There really isn’t much left to be said about Sir Philip Green as his Arcadia fashion empire collapses into administration, taking the Debenhams chain down with it, unless a new rescuer steps in. An aggressive rag-trade wheeler-dealer since he started selling cheap jeans in the 1970s, Green was also once regarded as a brilliant merchandiser — until, it seems, he got too rich to bother keeping up with online competitors such as Asos, rising brands such as Zara and price-slashers such as Primark.

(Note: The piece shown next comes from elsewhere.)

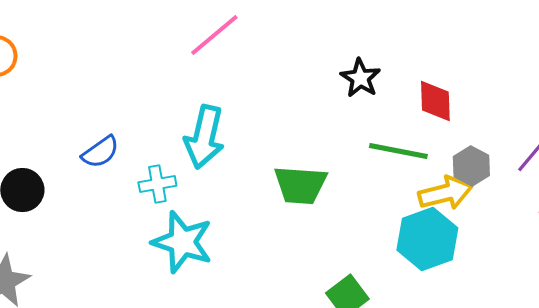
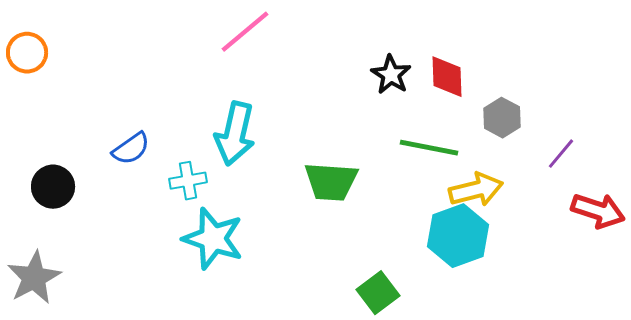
red diamond: (435, 101) -> (447, 77), moved
gray hexagon: (471, 166) -> (502, 118), moved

So he won’t be remembered for his fashion sense — as the era’s other trouble-prone ‘King of the High Street’, George Davies of Next and Per Una, might be. Nor will Green ever be given much credit for grudgingly agreeing to pay £363 million to bolster the bombed-out pension fund of BHS, two years after he tried to relieve himself of that potential burden by selling the store group for £1 to the former bankrupt (now convicted tax evader) Dominic Chappell.

What will be remembered are the £1.2 billion of dividends taken out of Green’s businesses in the name of his Monaco-resident wife Tina when the going was good, the swearing at journalists, the bullying allegations, the superyachts, the grotesque high-bidding at gala charity auctions, the gleaming bald pate — and the rising tide of job losses: 11,000 when BHS went down in 2016, now up to 13,000 at risk in Arcadia’s Topshop, Burton, Evans and Wallis outlets in the absence of new buyers for the brands.

When a parliamentary select committee savaged Green’s handling of BHS in 2016, I constructed a partial defence of him as ‘a rough-diamond dealmaker being brought down by a very rough form of justice’ — on the basis that not everything that has happened to high streets and pension funds in the past 20 years was entirely his fault, as some MPs seemed to think.